2680.11 – Cubic to Quadratic to Linear

One root of a certain third-degree equation is 1. When the cubic term of the equation is crossed off, the resulting quadratic equation has a root of 2. When the squared term is also crossed off, the resulting linear equation has a root of 3. Reconstruct the original third-degree equation, expressing it in the form $ax^3 + bx^2 + cx = d$ , with all coefficients as integers.

Solution

$ax^3 + bx^2 + cx + d = P(x)$

We work backwards. So had you.

$cx + d = 0$ when $x = 3$ , so $3c + d = 0$ , and $d = -3c$ .

$P(x)$ is now $ax^3 + bx^2 + cx - 3c$ .

$bx^2 + cx - 3c = 0$ when $x = 2$ , so $4b + 2c - 3c = 0 \rightarrow 4b - c = 0 \rightarrow c = 4b$ and

$d = -3(4b) = -12b$ .

$P(x)$ is now $ax^3 + bx^2 + 4bx - 12b$ .

1 is a root: $a + b + c + d = 0 \rightarrow a = -b - c - d = -b - 4b + 12b = 7b$ .

Now, let $b = 1$ (or anything else we want): $a = 7, b = 1, c = 4, d = -12$ .

So, at last, $P(x) = 7x^3 + x^2 + 4x -12$ .
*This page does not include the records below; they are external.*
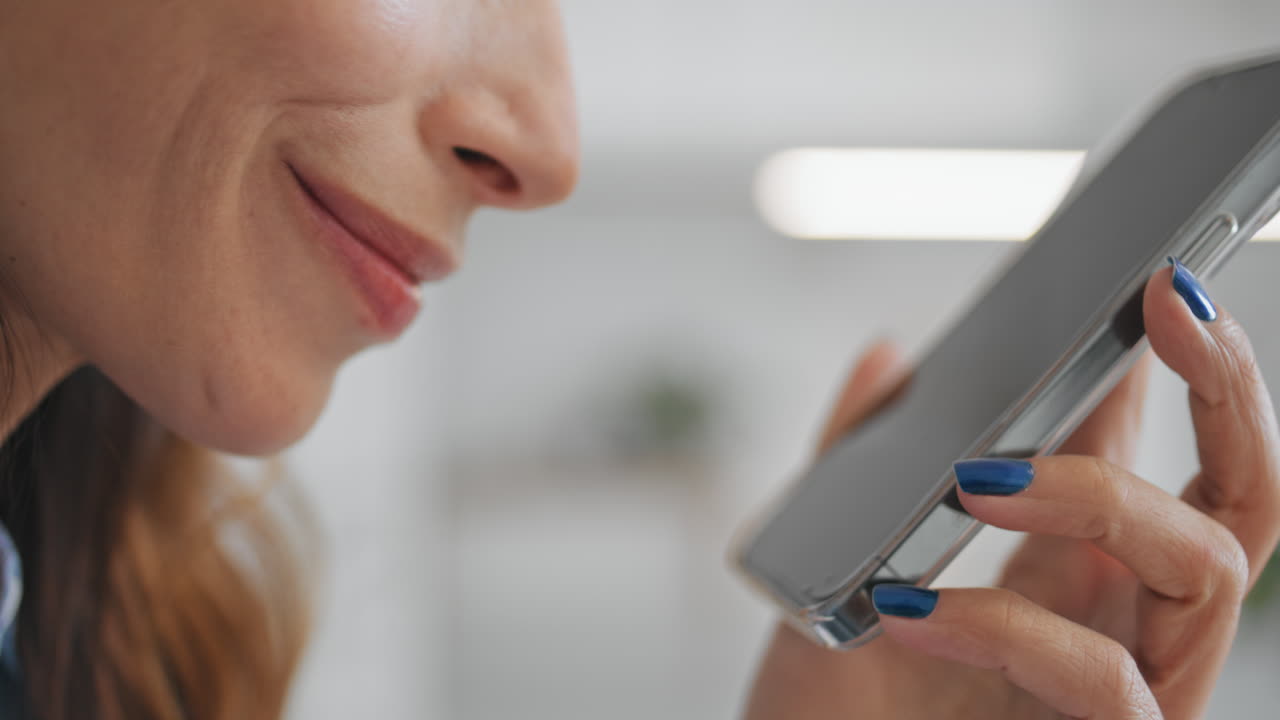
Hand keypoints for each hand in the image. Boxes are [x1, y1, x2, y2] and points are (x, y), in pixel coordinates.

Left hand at [744, 262, 1279, 718]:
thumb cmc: (825, 708)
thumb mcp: (832, 562)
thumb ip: (860, 459)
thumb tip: (892, 357)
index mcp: (1067, 571)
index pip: (1159, 453)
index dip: (1176, 364)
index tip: (1156, 278)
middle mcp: (1117, 621)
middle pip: (1243, 500)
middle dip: (1228, 390)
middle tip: (1170, 303)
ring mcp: (1125, 691)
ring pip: (1206, 568)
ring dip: (1096, 495)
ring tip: (972, 478)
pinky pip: (1109, 681)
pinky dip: (1013, 629)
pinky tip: (914, 611)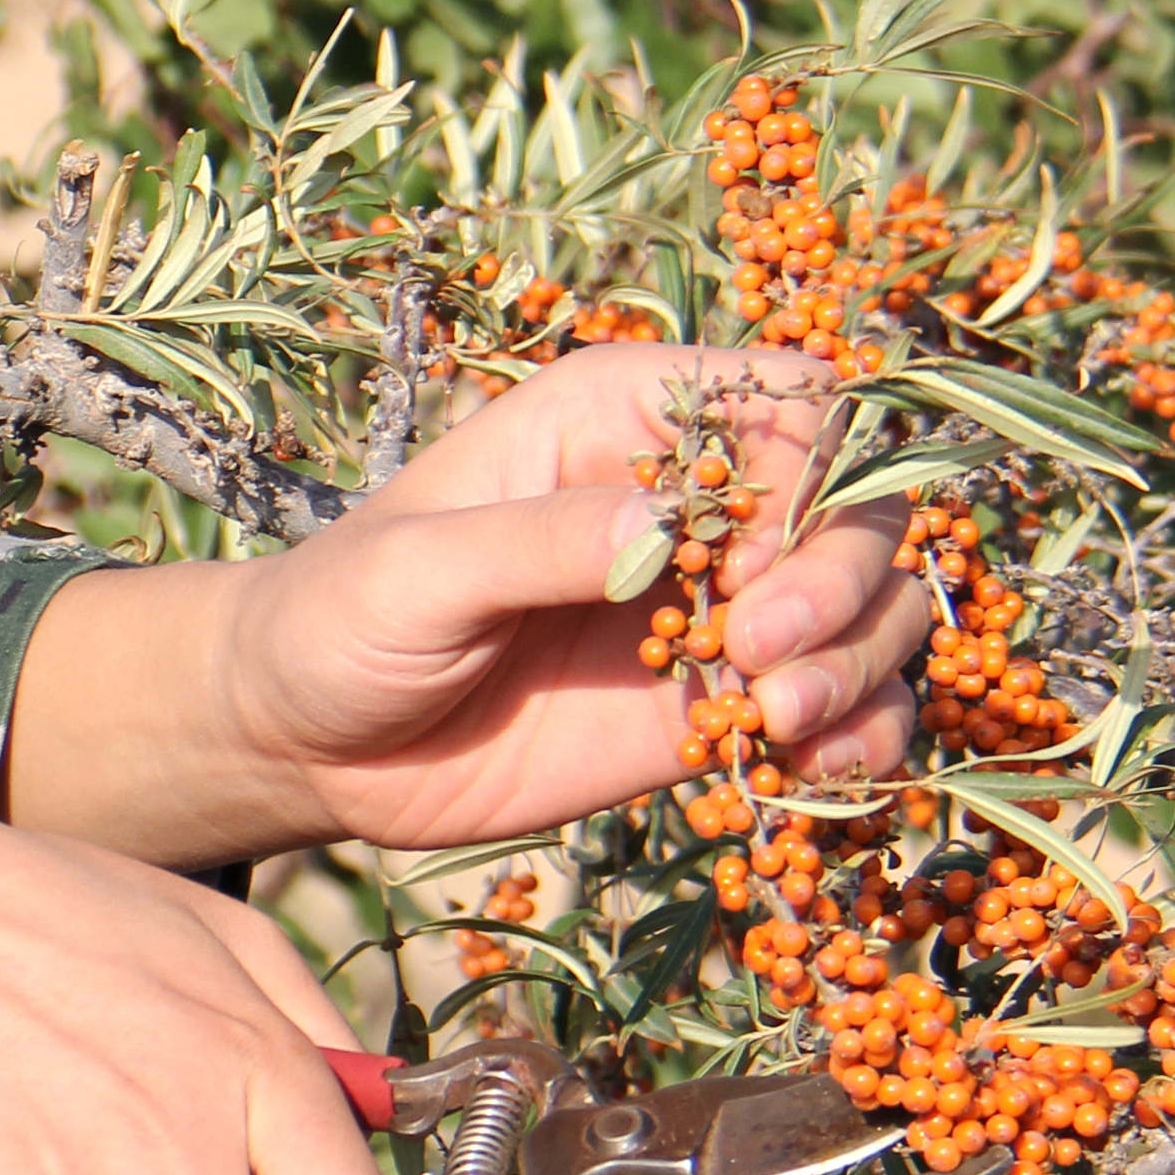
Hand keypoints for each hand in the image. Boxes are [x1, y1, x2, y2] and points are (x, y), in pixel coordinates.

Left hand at [4, 345, 931, 862]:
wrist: (302, 742)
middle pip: (858, 508)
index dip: (816, 475)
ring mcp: (716, 602)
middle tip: (761, 656)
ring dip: (866, 665)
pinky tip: (817, 772)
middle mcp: (693, 499)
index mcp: (622, 418)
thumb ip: (533, 546)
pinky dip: (861, 737)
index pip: (795, 403)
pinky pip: (837, 708)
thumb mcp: (415, 574)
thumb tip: (665, 529)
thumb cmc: (335, 619)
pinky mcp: (714, 701)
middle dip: (845, 582)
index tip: (757, 563)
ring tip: (782, 724)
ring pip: (871, 608)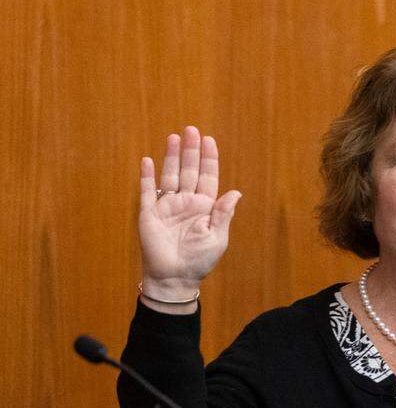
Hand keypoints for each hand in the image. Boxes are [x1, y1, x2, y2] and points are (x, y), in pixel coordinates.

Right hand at [138, 126, 241, 297]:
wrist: (174, 278)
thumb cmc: (199, 260)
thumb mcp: (217, 237)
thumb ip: (224, 214)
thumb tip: (236, 192)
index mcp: (205, 206)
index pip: (207, 177)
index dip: (208, 159)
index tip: (209, 140)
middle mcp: (186, 202)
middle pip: (189, 170)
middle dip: (191, 151)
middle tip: (192, 130)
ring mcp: (167, 207)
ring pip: (170, 176)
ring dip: (171, 157)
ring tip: (174, 137)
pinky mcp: (149, 214)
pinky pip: (147, 192)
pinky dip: (147, 176)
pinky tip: (148, 160)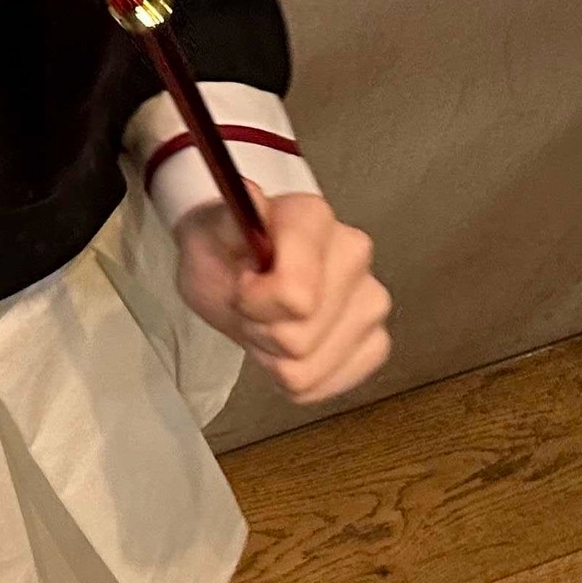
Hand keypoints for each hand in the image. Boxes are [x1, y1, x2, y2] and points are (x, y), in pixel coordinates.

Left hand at [174, 188, 390, 403]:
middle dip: (260, 330)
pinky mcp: (376, 342)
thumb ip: (226, 224)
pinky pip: (325, 386)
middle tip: (251, 305)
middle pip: (298, 338)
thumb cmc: (224, 249)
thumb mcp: (205, 235)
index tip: (242, 284)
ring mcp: (373, 301)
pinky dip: (296, 376)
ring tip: (269, 322)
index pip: (294, 295)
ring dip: (274, 356)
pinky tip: (288, 347)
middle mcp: (356, 254)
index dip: (251, 302)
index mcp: (313, 218)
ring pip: (308, 367)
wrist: (241, 264)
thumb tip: (251, 196)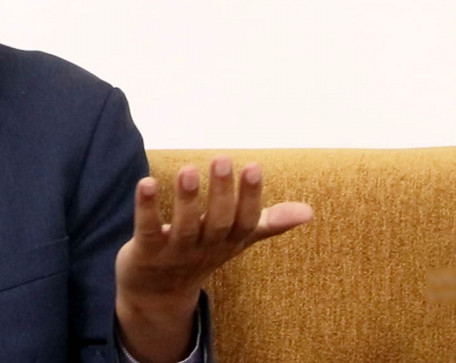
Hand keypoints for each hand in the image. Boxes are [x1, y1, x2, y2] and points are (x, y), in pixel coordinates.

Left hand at [114, 156, 313, 361]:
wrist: (157, 295)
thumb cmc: (201, 254)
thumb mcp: (237, 241)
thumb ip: (268, 223)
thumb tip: (310, 211)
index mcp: (228, 242)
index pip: (245, 222)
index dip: (250, 197)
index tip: (254, 166)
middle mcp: (205, 249)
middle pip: (217, 224)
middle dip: (221, 193)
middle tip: (222, 160)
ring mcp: (175, 253)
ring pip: (184, 228)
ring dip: (187, 200)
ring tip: (188, 170)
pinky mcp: (146, 253)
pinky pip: (146, 230)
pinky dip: (146, 208)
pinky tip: (146, 183)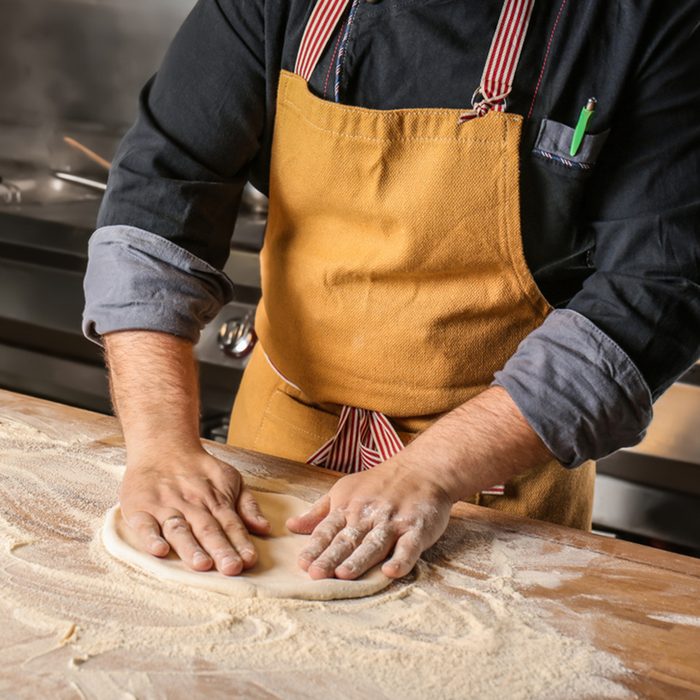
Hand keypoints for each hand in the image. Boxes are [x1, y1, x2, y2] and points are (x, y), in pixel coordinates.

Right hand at [119, 447, 269, 575]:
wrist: (163, 445)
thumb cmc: (199, 470)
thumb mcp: (230, 479)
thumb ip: (247, 505)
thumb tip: (265, 528)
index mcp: (215, 500)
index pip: (231, 524)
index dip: (240, 543)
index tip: (250, 561)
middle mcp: (192, 505)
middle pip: (208, 529)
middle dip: (221, 550)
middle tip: (232, 568)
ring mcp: (165, 507)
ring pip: (179, 529)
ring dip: (191, 548)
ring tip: (202, 564)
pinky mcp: (140, 508)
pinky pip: (144, 525)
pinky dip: (150, 538)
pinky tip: (159, 551)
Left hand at [286, 462, 452, 579]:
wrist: (422, 468)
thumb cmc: (381, 482)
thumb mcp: (345, 490)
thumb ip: (320, 511)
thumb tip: (291, 526)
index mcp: (348, 506)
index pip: (328, 529)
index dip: (315, 547)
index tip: (301, 564)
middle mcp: (368, 515)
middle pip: (348, 539)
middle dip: (331, 557)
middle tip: (316, 575)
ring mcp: (393, 521)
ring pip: (374, 543)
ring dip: (359, 559)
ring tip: (344, 575)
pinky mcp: (417, 527)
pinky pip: (409, 546)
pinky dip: (401, 559)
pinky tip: (391, 571)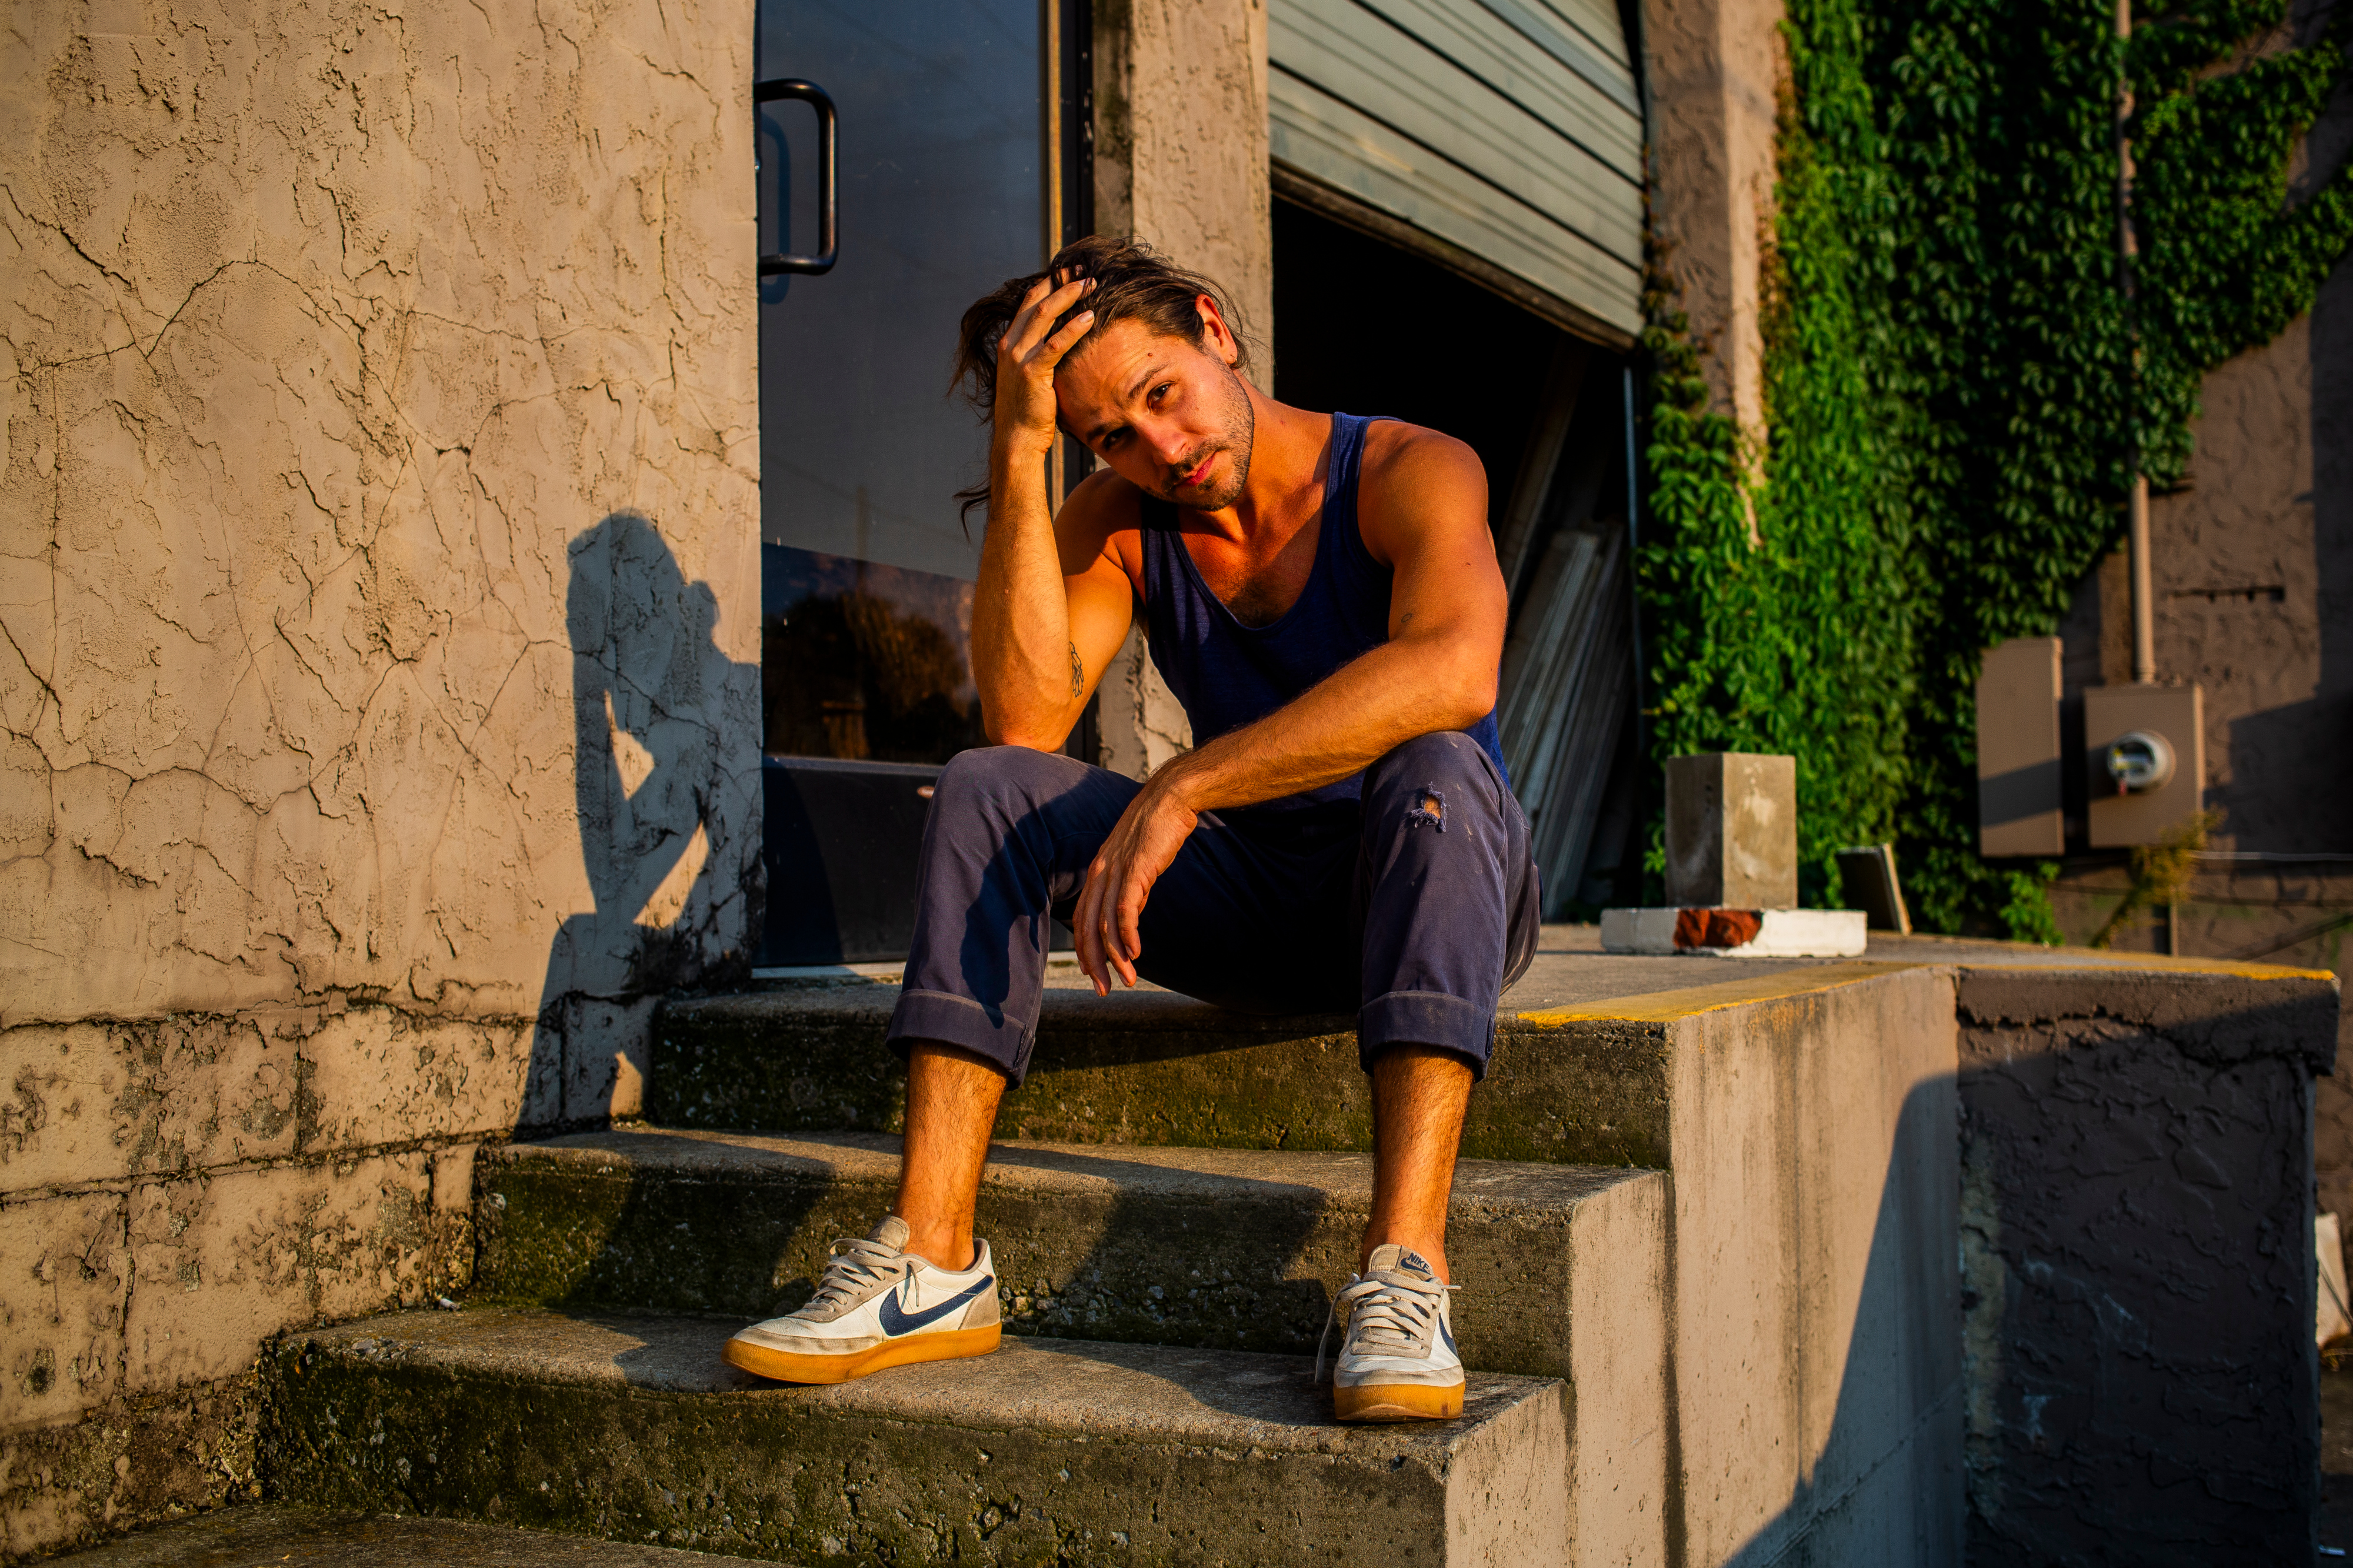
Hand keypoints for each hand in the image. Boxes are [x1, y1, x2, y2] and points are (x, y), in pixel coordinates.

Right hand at [994, 272, 1096, 454]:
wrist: (1016, 438)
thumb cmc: (1028, 410)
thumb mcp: (1031, 375)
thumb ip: (1040, 355)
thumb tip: (1063, 343)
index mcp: (1009, 342)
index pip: (1028, 303)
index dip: (1048, 284)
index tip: (1068, 272)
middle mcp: (1010, 345)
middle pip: (1036, 302)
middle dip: (1060, 283)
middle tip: (1083, 272)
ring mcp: (1018, 357)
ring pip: (1044, 316)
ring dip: (1068, 297)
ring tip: (1089, 285)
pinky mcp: (1032, 372)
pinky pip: (1056, 344)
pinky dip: (1073, 328)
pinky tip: (1090, 318)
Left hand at [1073, 776, 1198, 994]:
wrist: (1170, 799)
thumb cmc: (1157, 829)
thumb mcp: (1138, 864)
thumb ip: (1132, 889)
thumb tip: (1131, 915)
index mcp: (1097, 872)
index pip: (1082, 919)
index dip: (1084, 949)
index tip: (1093, 974)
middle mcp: (1100, 873)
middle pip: (1087, 927)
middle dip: (1094, 963)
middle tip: (1103, 989)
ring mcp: (1115, 871)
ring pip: (1105, 923)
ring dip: (1116, 957)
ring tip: (1127, 981)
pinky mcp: (1135, 869)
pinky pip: (1125, 909)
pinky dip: (1128, 935)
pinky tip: (1135, 954)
You can look at the equation and observe that 1 is a root. Put your finger on the cubic term and observe that 2 is a root of the remaining quadratic. Put your finger on the first two terms and observe that 3 is the root of the resulting linear equation. Kind of neat.

Bonus points for anyone who can identify the character in a children's book who said "So had you."